Si vous consommez des aliments transformés, vous êtes confronté à une étiquette du fabricant. Celle-ci fournit des informations nutritionnelles, mais intègre aussi des arguments marketing. Or, le contenu réel du produit ne correspond pas toujours aux promesses affichées.
Pour préserver votre santé et bien comprendre ce que vous ingérez, il est essentiel de décoder ces affirmations marketing fréquentes sur les emballages.
Voici la vérité derrière cinq allégations courantes sur les étiquettes alimentaires :
Que ce soit sur un carton de lait A2 ou un pot de houmous, la "portion moyenne" suggère souvent la quantité typique consommée par une personne. En réalité, elle est choisie par le fabricant pour optimiser l'affichage nutritionnel.

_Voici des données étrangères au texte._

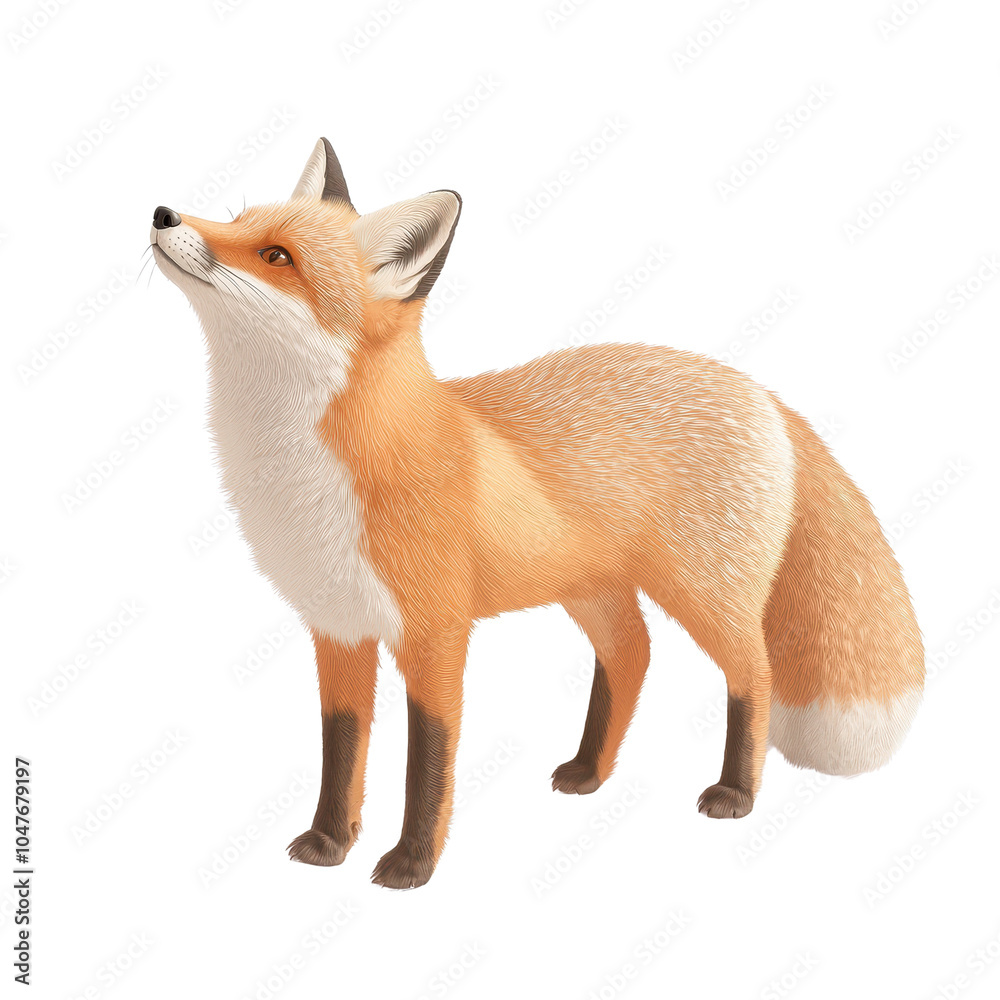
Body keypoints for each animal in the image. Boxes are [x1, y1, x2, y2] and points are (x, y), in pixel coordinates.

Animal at [150, 137, 924, 889]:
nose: (162, 213)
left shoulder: (436, 634)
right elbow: (341, 751)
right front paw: (328, 842)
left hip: (703, 591)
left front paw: (412, 865)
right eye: (239, 221)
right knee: (635, 653)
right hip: (594, 590)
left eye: (278, 256)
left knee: (753, 675)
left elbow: (427, 759)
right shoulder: (339, 627)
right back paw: (589, 771)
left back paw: (736, 792)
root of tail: (759, 390)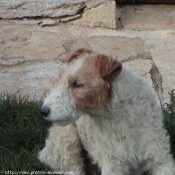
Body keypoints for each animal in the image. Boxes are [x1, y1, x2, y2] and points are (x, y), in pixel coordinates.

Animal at [38, 48, 175, 175]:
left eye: (77, 84)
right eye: (60, 78)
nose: (43, 111)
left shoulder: (160, 158)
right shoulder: (113, 164)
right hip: (66, 138)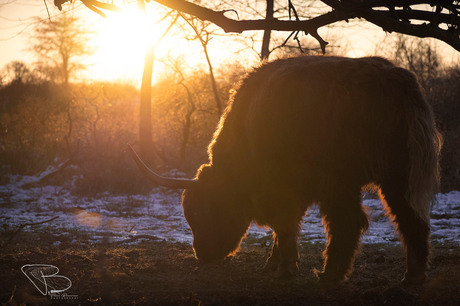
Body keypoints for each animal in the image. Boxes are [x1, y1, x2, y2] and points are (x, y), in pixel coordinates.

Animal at [130, 55, 442, 284]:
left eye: (203, 212)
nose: (201, 253)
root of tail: (395, 83)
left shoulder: (280, 188)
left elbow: (284, 225)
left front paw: (285, 269)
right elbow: (284, 229)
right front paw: (273, 263)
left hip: (342, 181)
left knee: (348, 222)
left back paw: (329, 275)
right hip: (397, 176)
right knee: (411, 220)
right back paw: (411, 277)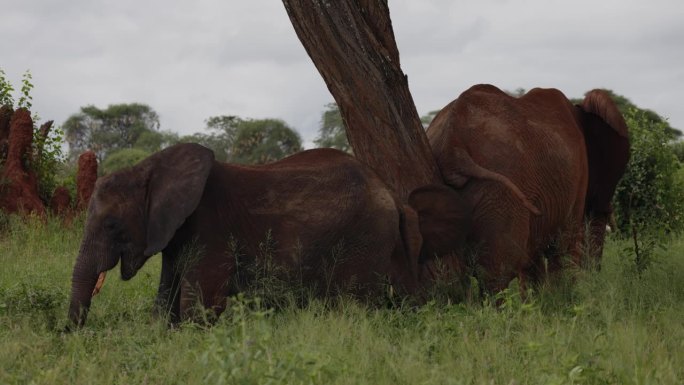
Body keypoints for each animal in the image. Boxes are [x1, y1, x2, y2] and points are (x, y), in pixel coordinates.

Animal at [68, 142, 422, 326]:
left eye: (112, 225)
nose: (71, 334)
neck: (148, 168)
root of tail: (390, 193)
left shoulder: (211, 229)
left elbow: (201, 307)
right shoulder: (175, 234)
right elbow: (165, 300)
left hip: (365, 239)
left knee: (354, 307)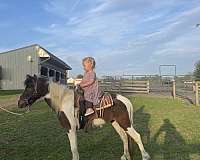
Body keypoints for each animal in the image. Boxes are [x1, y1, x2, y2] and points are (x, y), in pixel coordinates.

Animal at [18, 75, 150, 160]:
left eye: (30, 87)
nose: (20, 103)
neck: (63, 101)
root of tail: (125, 100)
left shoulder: (70, 129)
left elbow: (74, 150)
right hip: (116, 123)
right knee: (124, 137)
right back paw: (125, 156)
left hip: (125, 123)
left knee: (137, 136)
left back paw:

Par exemple, un produit peut vanter "50 calories par portion", mais les petits caractères révèlent que cette portion n'est qu'un huitième du contenu – bien moins que ce que vous consommez habituellement.
L'American Heart Association (AHA) recommande de limiter les sucres ajoutés à six cuillères à café par jour pour les adultes.
En optant pour des produits "light" (faibles en gras), vous pensez éviter graisses et sucres. Hélas, ces aliments réduisent les lipides mais compensent souvent par un apport massif en sucre pour maintenir le goût et la texture.
Les grains entiers (riz brun, farine complète, avoine) sont bénéfiques pour le cœur. Pourtant, "multigrains" est souvent confondu avec "grains entiers", alors qu'il désigne simplement un mélange de plusieurs céréales – souvent raffinées, moins nutritives et potentiellement liées à des risques comme le diabète.
Les réglementations sur le terme "naturel" sont laxistes. Aux États-Unis, les lois de la FDA l'autorisent si aucun ingrédient artificiel n'est présent et sans additifs inattendus, sans égard aux méthodes de production.
Considérez-le comme un argument marketing plutôt qu'une garantie de qualité nutritionnelle.
Pour être étiqueté "bio", un produit doit contenir au moins 95 % d'ingrédients biologiques (vérifiez les normes locales). Cependant, "bio" certifie l'absence de pesticides synthétiques, pas une faible teneur calorique ou un faible niveau de transformation.
Le sucre bio reste du sucre, susceptible d'endommager les dents ou d'augmenter le risque de diabète de type 2, comme son équivalent conventionnel.
Conseil clé : lisez toujours les ingrédients et la table nutritionnelle. Les marques visent vos achats ; à vous de vérifier proactivement ce que vous consommez.